**What you are asked to do:** Leaving out the images, please reproduce each line below exactly.

[Optical and exposure parameters]
..............................
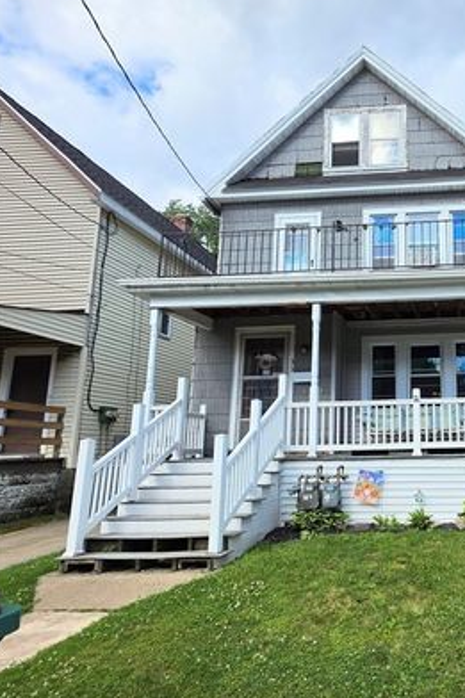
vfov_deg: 76.1
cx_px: 438
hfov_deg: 47.9
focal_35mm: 23
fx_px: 446
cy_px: 366
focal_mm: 2.2
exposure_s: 1/1864
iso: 32
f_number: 1.9
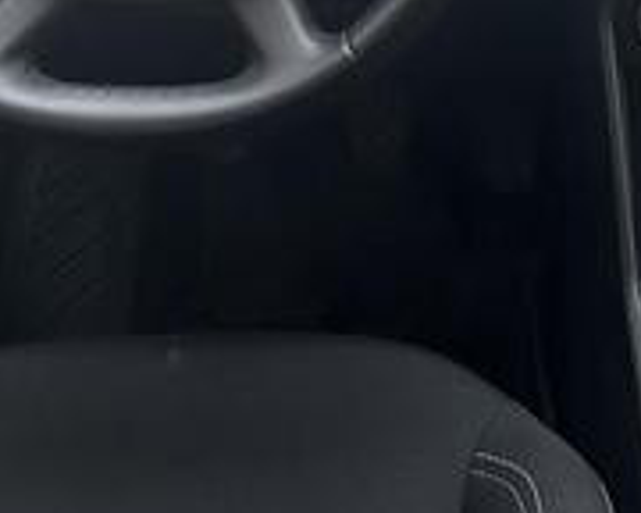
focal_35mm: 85
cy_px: -276
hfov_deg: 21.4
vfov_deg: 16.4
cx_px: 702
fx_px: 1613
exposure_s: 1/503
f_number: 1.78
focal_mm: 6.86
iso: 80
..............................
**Solution to this exercise:**
vfov_deg: 76.1
cx_px: 438
hfov_deg: 47.9
focal_35mm: 23
fx_px: 446
cy_px: 366
focal_mm: 2.2
exposure_s: 1/1864
iso: 32
f_number: 1.9
focal_35mm: 85
cy_px: -276
hfov_deg: 21.4
vfov_deg: 16.4
cx_px: 702
fx_px: 1613
exposure_s: 1/503
f_number: 1.78
focal_mm: 6.86
iso: 80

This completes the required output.